Loi Macron : allégement de la fiscalité sur les actions gratuites

Les députés ont voté l'allégement de la fiscalité sur les actions gratuites. Les entreprises saluent le revirement par rapport aux mesures de 2012.

Quand on interroge les chefs d'entreprise sur le projet de loi Macron, la réponse est presque invariablement : « Bien, mais peu mieux faire ». A une exception près : le chapitre de la loi qui concerne l'épargne salariale, et notamment l'actionnariat salarié, qui a été voté dans la nuit de vendredi à samedi dernier. Le texte marque en effet un revirement du gouvernement par rapport à ce qui avait été décidé à l'été 2012 sur la fiscalité des actions gratuites et des stock-options. Depuis cette date, le recours à ces deux dispositifs a largement chuté dans les entreprises.

Pour redonner de l'attrait aux actions gratuites et revenir sur des standards fiscaux plus proches de ceux pratiqués par nos voisins européens, Emmanuel Macron n'a pas hésité à singulièrement alléger les cotisations patronales et salariales sur ce type d'actions (voir ci-dessous). Pas sur les stock-options toutefois qui restent un tabou pour la gauche.

Grâce à ce changement, le gouvernement espère mieux retenir les cadres dirigeants de certains grands groupes, qui ont tendance à délocaliser leurs bureaux et ceux de leurs équipes, à l'étranger. Fidéliser donc, mais aussi attirer de jeunes talents. C'est pourquoi les bons de souscription d'actions pour les créateurs d'entreprise vont aussi être assouplis. Une demande forte de la part des créateurs de start-up notamment.

Les communistes protestent

L'ensemble des représentants des entreprises s'est félicité de ce changement. A commencer par Croissance Plus : « Les entrepreneurs de Croissance Plus soutiennent particulièrement l'article 34, qui vise à favoriser l'actionnariat salarié.

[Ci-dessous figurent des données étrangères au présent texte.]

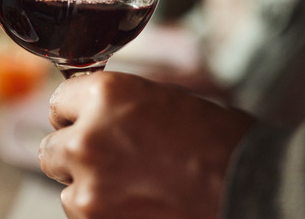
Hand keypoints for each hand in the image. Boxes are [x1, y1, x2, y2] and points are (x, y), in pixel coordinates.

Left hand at [38, 71, 253, 218]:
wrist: (253, 189)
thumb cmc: (220, 143)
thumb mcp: (162, 100)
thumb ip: (115, 104)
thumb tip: (87, 110)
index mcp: (105, 96)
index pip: (59, 101)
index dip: (77, 113)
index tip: (88, 121)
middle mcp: (88, 138)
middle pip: (51, 148)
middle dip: (75, 153)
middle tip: (112, 159)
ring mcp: (89, 187)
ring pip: (66, 186)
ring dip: (89, 187)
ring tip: (135, 187)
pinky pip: (82, 214)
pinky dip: (103, 212)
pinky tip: (139, 204)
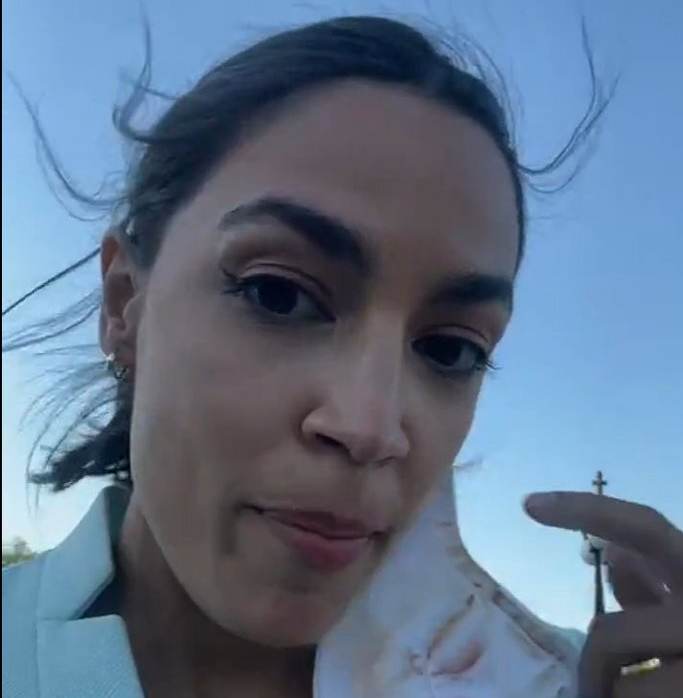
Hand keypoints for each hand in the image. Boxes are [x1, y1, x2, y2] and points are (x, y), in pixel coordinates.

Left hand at [524, 492, 682, 697]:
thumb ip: (654, 584)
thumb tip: (612, 552)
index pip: (644, 527)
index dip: (587, 510)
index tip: (529, 503)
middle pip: (609, 635)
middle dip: (596, 666)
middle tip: (598, 686)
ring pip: (620, 686)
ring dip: (612, 696)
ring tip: (629, 692)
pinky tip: (651, 695)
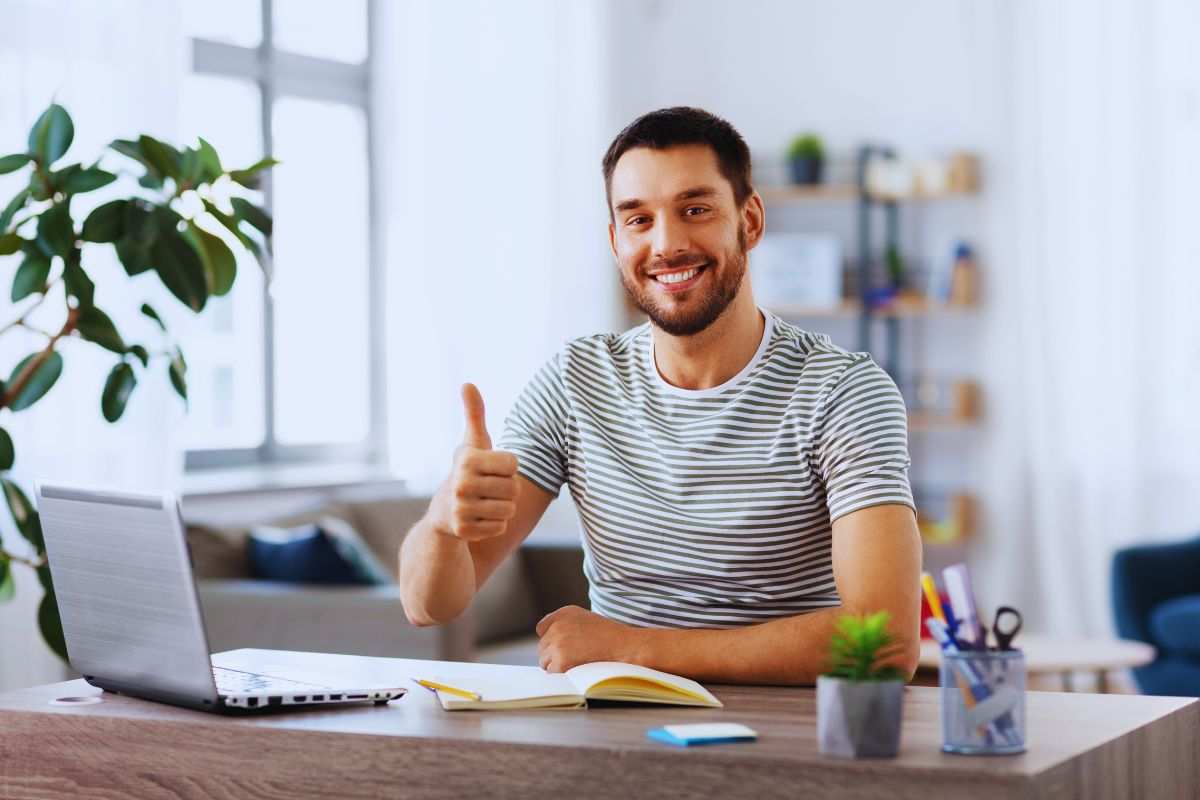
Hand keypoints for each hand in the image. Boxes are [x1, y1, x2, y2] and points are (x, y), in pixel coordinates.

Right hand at [430, 383, 520, 541]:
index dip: (507, 468)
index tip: (490, 469)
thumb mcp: (472, 443)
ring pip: (509, 510)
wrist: (443, 512)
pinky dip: (493, 525)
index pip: (514, 465)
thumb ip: (474, 414)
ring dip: (501, 508)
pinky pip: (499, 527)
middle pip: (514, 489)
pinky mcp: (463, 531)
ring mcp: (460, 509)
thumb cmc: (467, 471)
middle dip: (506, 490)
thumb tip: (467, 383)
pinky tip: (478, 518)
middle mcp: (461, 484)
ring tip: (483, 503)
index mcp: (467, 460)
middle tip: (487, 489)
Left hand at [535, 605, 641, 671]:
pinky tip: (579, 670)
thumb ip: (567, 627)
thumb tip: (548, 646)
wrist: (627, 647)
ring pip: (544, 661)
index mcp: (564, 613)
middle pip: (542, 647)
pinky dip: (563, 676)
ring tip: (579, 664)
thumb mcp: (587, 621)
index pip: (542, 628)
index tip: (564, 647)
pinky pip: (552, 673)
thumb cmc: (612, 638)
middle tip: (576, 659)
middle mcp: (558, 624)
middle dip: (554, 656)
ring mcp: (557, 642)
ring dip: (557, 666)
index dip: (552, 640)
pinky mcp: (560, 659)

Car les dispositifs de partage avec les collaborateurs sont essentiels pour fédérer les équipes et motiver les troupes qui font grandir les entreprises. »

Le débat a en revanche été vif avec certains députés de la majorité et avec les communistes, qui estiment que cet article « est un nouveau cadeau fiscal aux entreprises ». Le gouvernement évalue son coût pour les dépenses publiques à 75 millions d'euros en 2015, 191 millions en 2016 et 125 millions en 2017. Le réel impact fiscal ne se fera sentir « qu'à partir de 2018 ou 2019 », a indiqué Emmanuel Macron, en raison de la durée de détention des actions.

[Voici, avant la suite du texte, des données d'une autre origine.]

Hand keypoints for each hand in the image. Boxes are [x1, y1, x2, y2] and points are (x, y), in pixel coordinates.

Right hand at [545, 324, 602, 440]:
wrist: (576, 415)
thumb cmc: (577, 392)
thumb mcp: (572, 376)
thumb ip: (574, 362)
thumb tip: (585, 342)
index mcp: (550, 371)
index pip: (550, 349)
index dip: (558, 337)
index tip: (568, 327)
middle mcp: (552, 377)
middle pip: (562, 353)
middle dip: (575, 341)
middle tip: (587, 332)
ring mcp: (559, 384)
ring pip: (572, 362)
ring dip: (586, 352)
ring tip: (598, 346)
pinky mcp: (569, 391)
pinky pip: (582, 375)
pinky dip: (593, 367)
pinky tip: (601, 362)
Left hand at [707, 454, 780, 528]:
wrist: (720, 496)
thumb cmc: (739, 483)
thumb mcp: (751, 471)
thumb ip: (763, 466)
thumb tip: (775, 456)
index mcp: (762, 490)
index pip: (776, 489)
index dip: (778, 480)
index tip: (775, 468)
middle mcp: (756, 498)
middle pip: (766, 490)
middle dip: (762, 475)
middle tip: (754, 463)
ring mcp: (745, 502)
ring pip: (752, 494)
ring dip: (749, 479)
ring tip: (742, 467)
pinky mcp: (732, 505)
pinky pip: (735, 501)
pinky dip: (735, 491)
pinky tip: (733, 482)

Le ministre de l'Economie a défendu « un objectif totalement assumé d'attractivité des talents ». Ce même ministre qui, il y a tout juste un mois dans nos colonnes, lançait : « Il faut que des jeunes Français aient envie de devenir milliardaires. » Une invitation à la réussite pour les jeunes entrepreneurs, mise en pratique par cette réforme de l'actionnariat salarié ; mais une grave maladresse, selon certains membres de la majorité.